Staf Ahli Gubernur Bidang Ekonomi, Keuangan, dan Pembangunan, Yuas Elko, menyebut BLUD dapat menjadi sumber pendapatan daerah sekaligus meningkatkan kualitas layanan publik di berbagai sektor.
“UPT ini berpotensi besar dan tidak lagi bergantung pada APBD,” ujarnya.
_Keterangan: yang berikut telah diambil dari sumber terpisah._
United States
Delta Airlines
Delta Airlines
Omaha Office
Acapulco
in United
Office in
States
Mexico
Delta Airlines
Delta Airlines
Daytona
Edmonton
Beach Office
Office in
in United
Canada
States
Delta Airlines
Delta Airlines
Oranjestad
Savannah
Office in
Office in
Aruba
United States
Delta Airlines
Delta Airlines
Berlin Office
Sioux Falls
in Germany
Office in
Kamis (30/4/2026).
Menurutnya, penguatan BLUD menjadi salah satu strategi penting pemerintah daerah dalam memperluas ruang fiskal serta meningkatkan kinerja unit pelaksana teknis agar lebih mandiri dan profesional.
Pemerintah Provinsi Kalimantan Tengah juga terus mendorong optimalisasi pengelolaan BLUD melalui peningkatan kapasitas SDM, perbaikan tata kelola, serta penguatan regulasi pendukung.
Dengan pengembangan yang tepat, BLUD diharapkan tidak hanya memperkuat pelayanan publik, tetapi juga menjadi salah satu motor penggerak pendapatan asli daerah di Kalimantan Tengah.